Senin ini Menlu Retno Marsudi akan pergi ke Myanmar untuk menemui pemimpin Myanmar, Ang Suu Kyii. Bila presiden berkomentar, pasti bukan komentar yg bombastis, misalnya “mengutuk”, “mengecam” dsb, karena itu akan mempersulit misi diplomatik Menlu besok ke Myanmar. Mungkin pernyataannya hanya standar, “prihatin” dan “menyesalkan” eskalasi konflik di Myanmar, serta meminta pemerintah Myanmar untuk bersungguh-sungguh melindungi etnis Rohingya di Myanmar.
Selama ini, diantara negara-negara ASEAN, Indonesia adalah yang paling “bisa diterima” oleh pemerintah Myanmar, termasuk juga oleh militer Myanmar, karena pendekatan Indonesia yang “konstruktif” terhadap Myanmar. Bantuan-bantuan kemanusiaan, termasuk pembangunan sekolah, di Rakhine disambut dengan baik oleh pemerintah Myanmar. Sementara bantuan dari Malaysia, ditolak masuk ke Myanmar. Karena sikap Malaysia yang secara terbuka terus menyudutkan pemerintah Myanmar.

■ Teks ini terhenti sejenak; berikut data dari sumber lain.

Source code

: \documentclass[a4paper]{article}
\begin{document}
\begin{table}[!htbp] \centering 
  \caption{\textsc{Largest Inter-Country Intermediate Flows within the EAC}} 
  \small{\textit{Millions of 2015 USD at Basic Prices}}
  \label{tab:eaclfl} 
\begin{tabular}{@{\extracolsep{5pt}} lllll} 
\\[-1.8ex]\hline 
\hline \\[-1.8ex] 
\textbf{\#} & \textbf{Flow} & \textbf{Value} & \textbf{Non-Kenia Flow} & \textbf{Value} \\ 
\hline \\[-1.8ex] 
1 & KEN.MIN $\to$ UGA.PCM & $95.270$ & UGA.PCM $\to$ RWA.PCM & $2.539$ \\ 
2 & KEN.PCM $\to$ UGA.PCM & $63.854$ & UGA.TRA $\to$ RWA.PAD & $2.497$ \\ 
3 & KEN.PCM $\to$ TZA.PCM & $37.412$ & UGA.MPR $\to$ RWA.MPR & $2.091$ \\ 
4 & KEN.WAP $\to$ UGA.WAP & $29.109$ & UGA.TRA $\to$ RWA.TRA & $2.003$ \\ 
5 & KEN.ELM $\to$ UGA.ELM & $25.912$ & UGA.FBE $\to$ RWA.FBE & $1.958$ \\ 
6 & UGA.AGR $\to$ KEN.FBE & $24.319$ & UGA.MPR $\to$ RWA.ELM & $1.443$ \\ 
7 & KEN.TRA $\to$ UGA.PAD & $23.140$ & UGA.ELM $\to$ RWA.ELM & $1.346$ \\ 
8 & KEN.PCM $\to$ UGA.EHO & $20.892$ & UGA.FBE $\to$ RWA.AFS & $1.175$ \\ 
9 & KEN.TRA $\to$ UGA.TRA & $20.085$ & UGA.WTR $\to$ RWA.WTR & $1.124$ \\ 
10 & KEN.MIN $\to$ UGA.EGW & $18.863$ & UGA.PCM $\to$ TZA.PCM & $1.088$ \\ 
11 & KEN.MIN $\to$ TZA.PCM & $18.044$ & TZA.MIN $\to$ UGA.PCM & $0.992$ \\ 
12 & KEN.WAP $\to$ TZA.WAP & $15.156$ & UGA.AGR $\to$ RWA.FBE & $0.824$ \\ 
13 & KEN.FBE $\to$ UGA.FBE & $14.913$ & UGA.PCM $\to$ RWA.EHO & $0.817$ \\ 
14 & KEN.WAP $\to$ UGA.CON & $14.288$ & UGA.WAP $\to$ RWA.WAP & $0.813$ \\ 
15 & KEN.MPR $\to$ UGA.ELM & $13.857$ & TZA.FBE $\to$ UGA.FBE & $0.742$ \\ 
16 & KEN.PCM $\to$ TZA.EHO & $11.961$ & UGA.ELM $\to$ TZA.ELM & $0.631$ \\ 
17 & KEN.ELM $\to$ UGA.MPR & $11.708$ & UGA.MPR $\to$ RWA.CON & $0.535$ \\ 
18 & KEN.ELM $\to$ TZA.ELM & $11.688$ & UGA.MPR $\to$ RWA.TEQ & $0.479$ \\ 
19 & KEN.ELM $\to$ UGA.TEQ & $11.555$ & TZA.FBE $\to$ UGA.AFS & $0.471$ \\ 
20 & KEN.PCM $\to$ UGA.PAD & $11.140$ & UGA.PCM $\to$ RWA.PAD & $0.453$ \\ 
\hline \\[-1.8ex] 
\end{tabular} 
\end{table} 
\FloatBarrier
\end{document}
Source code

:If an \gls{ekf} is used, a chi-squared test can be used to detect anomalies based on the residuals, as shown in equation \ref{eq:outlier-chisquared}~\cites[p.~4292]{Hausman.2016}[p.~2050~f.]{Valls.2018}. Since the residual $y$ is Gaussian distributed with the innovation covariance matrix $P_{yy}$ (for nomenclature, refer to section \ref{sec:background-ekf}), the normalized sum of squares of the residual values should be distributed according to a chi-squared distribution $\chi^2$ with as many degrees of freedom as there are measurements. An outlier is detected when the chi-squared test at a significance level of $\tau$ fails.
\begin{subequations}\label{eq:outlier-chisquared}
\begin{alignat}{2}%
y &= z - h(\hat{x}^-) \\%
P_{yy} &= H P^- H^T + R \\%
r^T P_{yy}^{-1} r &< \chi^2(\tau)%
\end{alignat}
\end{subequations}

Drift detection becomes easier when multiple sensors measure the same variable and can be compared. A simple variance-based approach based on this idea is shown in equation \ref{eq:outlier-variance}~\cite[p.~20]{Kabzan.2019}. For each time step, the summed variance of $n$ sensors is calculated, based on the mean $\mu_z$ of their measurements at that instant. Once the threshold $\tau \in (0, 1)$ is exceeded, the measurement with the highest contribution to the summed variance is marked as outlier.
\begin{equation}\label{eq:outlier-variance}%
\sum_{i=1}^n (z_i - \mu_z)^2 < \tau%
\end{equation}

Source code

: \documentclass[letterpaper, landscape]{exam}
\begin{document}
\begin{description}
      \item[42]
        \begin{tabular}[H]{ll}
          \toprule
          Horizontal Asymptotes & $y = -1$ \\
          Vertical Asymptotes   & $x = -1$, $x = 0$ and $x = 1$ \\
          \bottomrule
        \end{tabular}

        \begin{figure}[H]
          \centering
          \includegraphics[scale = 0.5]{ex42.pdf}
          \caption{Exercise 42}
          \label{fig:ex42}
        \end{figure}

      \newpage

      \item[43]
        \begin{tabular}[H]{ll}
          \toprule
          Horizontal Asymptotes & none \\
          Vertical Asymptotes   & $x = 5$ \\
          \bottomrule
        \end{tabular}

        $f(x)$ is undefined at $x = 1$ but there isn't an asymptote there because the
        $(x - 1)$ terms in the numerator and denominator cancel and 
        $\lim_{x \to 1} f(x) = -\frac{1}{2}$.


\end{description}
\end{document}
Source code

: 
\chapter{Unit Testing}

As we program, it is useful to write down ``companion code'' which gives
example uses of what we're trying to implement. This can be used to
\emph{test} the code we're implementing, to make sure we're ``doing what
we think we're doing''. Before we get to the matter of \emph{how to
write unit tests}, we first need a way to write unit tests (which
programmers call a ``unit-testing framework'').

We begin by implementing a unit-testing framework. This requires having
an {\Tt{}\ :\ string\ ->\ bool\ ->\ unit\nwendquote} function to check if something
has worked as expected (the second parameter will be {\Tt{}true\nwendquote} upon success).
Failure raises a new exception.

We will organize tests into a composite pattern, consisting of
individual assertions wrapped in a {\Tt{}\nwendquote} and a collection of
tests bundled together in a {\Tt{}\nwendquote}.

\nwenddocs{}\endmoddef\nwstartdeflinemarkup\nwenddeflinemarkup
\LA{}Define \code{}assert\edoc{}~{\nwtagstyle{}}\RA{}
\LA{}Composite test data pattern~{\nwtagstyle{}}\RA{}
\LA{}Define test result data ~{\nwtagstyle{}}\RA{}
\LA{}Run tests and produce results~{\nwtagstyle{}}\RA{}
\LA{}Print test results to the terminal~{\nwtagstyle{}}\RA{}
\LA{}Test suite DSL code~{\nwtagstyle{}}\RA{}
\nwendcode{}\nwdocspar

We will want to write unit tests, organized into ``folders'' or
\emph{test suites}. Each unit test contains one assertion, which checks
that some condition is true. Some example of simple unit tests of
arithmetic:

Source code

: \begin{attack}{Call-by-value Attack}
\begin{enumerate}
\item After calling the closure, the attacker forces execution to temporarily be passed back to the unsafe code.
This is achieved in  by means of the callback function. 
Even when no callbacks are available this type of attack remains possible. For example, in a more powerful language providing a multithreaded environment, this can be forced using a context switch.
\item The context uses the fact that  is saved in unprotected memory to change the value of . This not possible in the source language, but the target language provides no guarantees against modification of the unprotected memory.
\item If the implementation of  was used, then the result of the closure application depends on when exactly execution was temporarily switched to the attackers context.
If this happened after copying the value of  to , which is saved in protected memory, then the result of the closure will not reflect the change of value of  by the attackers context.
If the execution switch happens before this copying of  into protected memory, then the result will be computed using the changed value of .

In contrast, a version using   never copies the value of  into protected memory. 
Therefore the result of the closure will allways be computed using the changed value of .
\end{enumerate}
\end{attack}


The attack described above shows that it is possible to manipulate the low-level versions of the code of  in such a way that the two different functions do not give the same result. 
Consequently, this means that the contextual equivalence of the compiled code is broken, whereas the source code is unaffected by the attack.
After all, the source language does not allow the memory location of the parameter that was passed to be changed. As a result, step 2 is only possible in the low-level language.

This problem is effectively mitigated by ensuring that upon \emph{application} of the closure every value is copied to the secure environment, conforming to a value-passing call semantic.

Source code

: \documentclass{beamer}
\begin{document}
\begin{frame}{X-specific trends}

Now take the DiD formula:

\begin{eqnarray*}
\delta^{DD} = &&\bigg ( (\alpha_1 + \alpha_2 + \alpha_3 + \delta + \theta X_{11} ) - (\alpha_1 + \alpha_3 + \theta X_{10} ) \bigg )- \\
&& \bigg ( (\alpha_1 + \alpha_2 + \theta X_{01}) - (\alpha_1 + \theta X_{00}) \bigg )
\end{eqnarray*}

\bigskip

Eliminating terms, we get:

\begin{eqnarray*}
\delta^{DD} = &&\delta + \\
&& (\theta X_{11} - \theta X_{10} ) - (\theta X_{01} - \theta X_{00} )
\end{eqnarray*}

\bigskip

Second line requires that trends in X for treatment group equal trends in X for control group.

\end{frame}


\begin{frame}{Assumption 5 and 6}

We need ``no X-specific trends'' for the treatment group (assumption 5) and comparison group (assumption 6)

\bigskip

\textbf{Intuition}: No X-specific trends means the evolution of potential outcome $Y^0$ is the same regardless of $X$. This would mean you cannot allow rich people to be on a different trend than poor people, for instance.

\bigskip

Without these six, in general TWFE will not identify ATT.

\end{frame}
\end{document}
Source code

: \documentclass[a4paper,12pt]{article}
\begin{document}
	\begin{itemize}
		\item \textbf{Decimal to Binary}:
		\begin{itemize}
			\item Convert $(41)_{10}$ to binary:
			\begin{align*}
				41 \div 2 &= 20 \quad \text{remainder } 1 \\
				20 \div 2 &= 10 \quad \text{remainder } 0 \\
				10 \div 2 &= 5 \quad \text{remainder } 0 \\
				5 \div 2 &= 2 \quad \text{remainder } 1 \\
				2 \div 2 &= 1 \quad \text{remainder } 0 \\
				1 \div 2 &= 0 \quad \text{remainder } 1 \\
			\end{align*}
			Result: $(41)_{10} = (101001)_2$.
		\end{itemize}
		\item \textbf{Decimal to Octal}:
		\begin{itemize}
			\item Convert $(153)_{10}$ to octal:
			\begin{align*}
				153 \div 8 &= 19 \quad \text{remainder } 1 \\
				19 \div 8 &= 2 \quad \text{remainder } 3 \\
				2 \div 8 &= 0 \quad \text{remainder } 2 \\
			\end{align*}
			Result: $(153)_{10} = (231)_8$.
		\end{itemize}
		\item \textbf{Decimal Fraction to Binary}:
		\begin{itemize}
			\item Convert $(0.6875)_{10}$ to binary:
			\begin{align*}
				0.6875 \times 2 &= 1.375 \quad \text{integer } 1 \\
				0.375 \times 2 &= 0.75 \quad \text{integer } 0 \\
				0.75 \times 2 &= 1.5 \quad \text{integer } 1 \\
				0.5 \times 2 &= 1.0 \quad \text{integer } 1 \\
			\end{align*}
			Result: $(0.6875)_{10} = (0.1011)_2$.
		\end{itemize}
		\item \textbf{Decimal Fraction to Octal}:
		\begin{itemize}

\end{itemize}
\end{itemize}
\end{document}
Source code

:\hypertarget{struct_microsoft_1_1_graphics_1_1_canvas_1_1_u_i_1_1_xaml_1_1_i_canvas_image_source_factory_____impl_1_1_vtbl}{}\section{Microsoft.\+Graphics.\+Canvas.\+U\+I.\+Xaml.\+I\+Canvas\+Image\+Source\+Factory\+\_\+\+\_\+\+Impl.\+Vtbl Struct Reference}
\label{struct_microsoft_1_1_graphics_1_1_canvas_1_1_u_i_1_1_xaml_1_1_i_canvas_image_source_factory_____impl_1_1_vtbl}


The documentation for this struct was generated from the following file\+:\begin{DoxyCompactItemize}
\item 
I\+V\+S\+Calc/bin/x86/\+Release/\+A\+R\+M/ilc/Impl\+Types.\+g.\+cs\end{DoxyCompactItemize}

Harus dipahami bahwa Ang Suu Kyi, secara hukum, memang adalah pemimpin Myanmar yang terpilih secara demokratis. Namun secara “defacto” militer masih sangat mendominasi kehidupan politik di Myanmar. Konflik Rohingya seolah telah mengangkat kembali peran Militer ke arena politik. Sikap keras militer Myanmar terhadap orang Rohingya, atau orang Bengali menurut orang Myanmar, disambut positif oleh warga Myanmar. Karena orang “Bengali” yang muslim tersebut dianggap sebagai imigran gelap yang berasal dari Bangladesh.
Bila Ang Suu Kyi terlihat “membela” orang “Bengali” maka karir politiknya akan habis. Karena orang Myanmar tidak akan lagi menyukainya. Selain itu, sulit sekali bagi Suu Kyi untuk mampu mengendalikan militer Myanmar di lapangan. Jangan lupa, Ang Suu Kyi juga belum terlampau lama dibebaskan dari tahanan rumah oleh militer Myanmar.
Masalah konflik etnis di Myanmar antara Rohingya vs Mayoritas Myanmar adalah konflik yang biasa terjadi di negara manapun, namun menjadi heboh karena membawa nama agama, membawa nama islam. Issue yang diangkat adalah “ummat Muslim dibantai oleh ummat Budha”, ini yang keliru. Bagaimana dengan konflik di Myanmar, antara Suku Karen vs Pemerintah Myanmar, mengapa pada diam saja ketika perkampungan suku Karen diserang dan dibom oleh tentara Myanmar. Apa karena orang Karen bukan orang Islam?
Sebaiknya bila melihat masalah, harus secara obyektif dan proporsional, jangan terus dibawa ke issue agama.